PRC's economic growth: An active economic policy could have changed a lot. Much of the U.S. trade balance deficit is from trade with the PRC. Such simple things as increasing the savings rate and discouraging private debt would have reduced the imbalance and slowed down China's economic growth a lot. The West could also at least have talked about whether to prohibit the export of investment goods to China.
There were hundreds of policy options.

A government has the power to break the oil addiction. Imagine the effect of a gasoline tax of European proportions beginning in 2000, for example.
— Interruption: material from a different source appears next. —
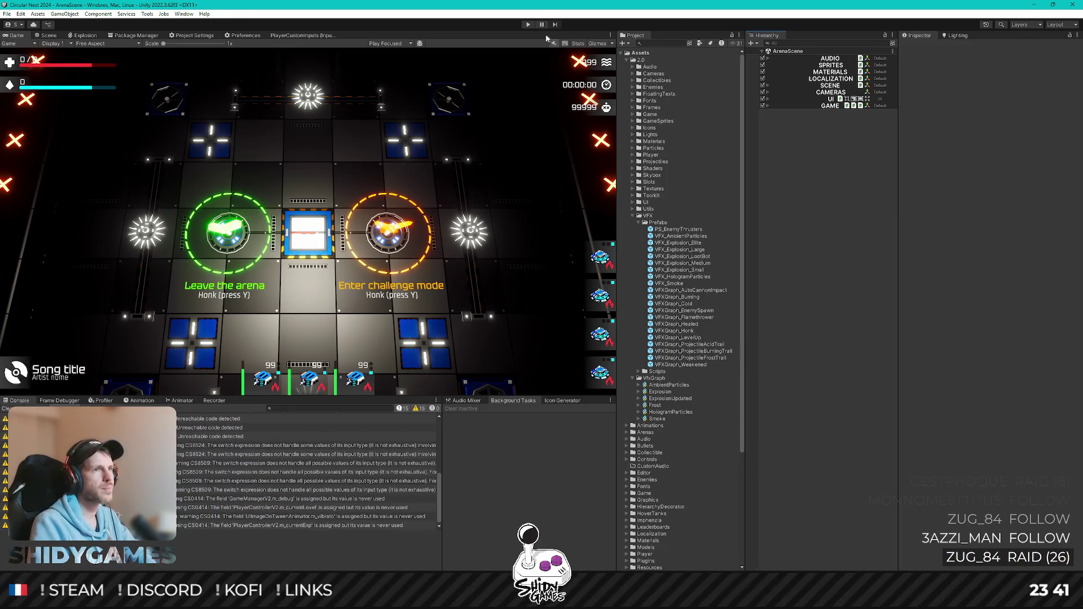
Run the game and take Total Health, Damage, Critical Damage and Critical Chance at level-ups
{"action": "left_click", "coordinate": [526, 24]}
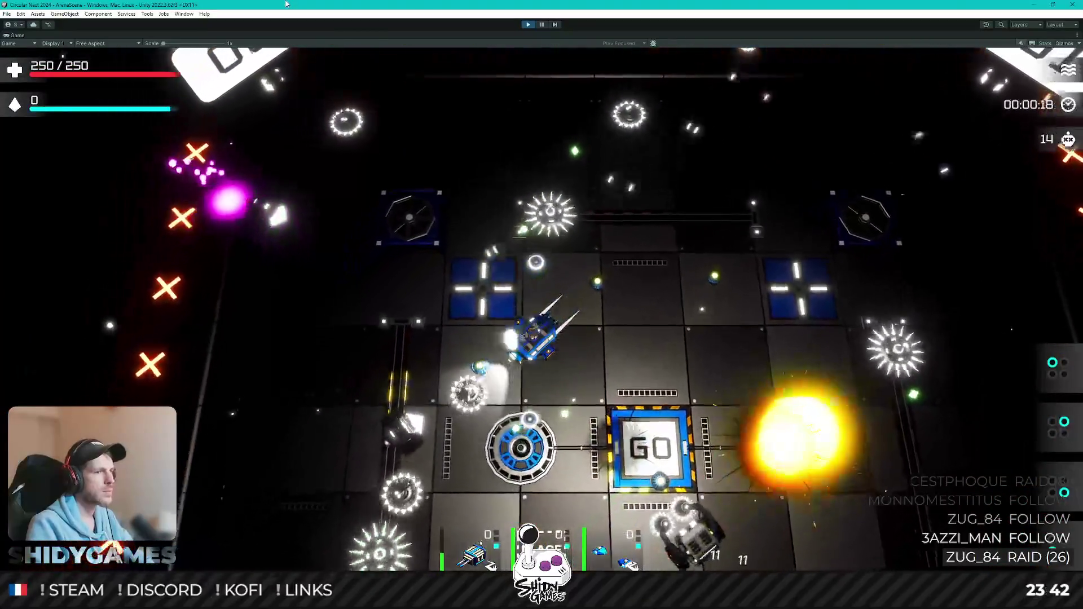
{"action": "key", "text": "Return"}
U.S. cars would consume about 10-25% less fuel on average now.
Other sectors would have had similar fuel savings.

The global pricing of crude oil is a farce. Much of the oil trade is not on the market, but arranged in long-term treaties or simply transferred inside of multinational corporations. The oil price from the TV news is merely applicable to the oil that's still being traded freely.
So yes, it's possible to become independent from both ME oil and the global crude oil market price.
CTL is also competitive, it's been competitive since the oil price exceeded about 50 USD/barrel.

Certainly the last decade has seen an abundance of bad decisions in both economic and foreign policy, but claiming a causative relationship between the latter and the former is conjecture, I suspect with a bit of wishful thinking mixed in. An absence of foreign entanglement is no assurance of good economic policy, as we saw in the 90s.
I didn't mean to assert such a mechanism. Nevertheless, a country has a limited attention span and cannot cope with many great projects at once. There's little hope for domestic reforms of grand scale as long as much of the attention span is being wasted on (inflated) external threats.



Besides; I don't share the attitude that Iraq was a problem that had to be dealt with and was wrongly not dealt with by Clinton.
Post-'96 Iraq was no problem at all. There was merely a crazy illusion of a problem. This illusion was based on irrational behaviour (asking another power to prove the non-existence of non-existing items) and crazy scaremongering.
The only real issue was the question how the Kurds could be protected against Saddam's revenge, especially considering Turkey's stance. A guaranteed autonomy for the Kurds, reinforced with a UNSC threat of renewed sanctions might have worked.